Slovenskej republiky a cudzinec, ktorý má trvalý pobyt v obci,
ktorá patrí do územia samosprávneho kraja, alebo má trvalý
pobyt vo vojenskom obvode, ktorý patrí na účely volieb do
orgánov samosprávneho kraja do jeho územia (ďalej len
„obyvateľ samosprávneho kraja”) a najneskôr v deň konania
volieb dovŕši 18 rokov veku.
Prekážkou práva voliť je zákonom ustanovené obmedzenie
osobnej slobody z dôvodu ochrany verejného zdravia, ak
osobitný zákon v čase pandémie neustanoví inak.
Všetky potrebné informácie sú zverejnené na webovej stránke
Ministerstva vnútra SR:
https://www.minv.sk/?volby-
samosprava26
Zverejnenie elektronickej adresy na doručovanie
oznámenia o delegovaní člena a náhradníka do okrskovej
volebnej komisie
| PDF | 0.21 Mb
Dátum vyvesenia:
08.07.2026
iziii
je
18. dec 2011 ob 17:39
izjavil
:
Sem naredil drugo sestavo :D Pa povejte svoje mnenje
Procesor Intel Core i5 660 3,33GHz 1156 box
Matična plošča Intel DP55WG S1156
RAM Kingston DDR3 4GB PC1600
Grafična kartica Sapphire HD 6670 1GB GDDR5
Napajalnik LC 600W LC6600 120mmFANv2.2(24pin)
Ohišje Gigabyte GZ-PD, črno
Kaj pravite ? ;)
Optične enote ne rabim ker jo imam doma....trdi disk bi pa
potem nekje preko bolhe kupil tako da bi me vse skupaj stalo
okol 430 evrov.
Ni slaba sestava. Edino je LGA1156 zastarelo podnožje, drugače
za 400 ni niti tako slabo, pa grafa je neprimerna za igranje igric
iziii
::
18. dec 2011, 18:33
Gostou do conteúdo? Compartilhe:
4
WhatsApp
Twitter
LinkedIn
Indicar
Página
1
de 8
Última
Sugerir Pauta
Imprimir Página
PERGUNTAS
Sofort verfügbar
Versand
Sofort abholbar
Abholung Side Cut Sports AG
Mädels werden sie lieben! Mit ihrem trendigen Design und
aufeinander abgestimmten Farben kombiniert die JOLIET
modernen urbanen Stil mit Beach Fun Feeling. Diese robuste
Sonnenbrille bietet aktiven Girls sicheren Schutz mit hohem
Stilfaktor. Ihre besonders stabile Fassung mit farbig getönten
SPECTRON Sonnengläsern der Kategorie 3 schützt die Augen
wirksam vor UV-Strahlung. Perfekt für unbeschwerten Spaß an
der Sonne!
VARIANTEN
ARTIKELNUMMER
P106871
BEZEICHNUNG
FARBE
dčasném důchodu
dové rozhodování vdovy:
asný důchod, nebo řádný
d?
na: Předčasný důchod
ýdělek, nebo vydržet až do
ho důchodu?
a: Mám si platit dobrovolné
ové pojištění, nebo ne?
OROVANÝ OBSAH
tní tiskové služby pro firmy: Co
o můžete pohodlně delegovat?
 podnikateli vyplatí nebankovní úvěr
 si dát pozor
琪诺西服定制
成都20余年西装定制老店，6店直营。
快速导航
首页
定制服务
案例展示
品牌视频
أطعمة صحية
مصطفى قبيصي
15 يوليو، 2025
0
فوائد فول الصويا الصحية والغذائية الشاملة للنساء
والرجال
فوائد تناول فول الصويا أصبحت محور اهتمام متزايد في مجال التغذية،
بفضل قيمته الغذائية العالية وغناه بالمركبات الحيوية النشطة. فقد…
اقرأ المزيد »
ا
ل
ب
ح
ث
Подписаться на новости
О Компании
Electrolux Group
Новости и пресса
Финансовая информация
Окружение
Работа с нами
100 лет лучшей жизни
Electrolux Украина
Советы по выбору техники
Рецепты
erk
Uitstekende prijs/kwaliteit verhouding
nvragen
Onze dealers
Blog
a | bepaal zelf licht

◆ ◆ ◆ ◆

### [Work item]
Report every line of the entries that carries the word "ktorý".

### [Expected answer]
Slovenskej republiky a cudzinec, ktorý má trvalý pobyt v obci,
pobyt vo vojenskom obvode, ktorý patrí na účely volieb do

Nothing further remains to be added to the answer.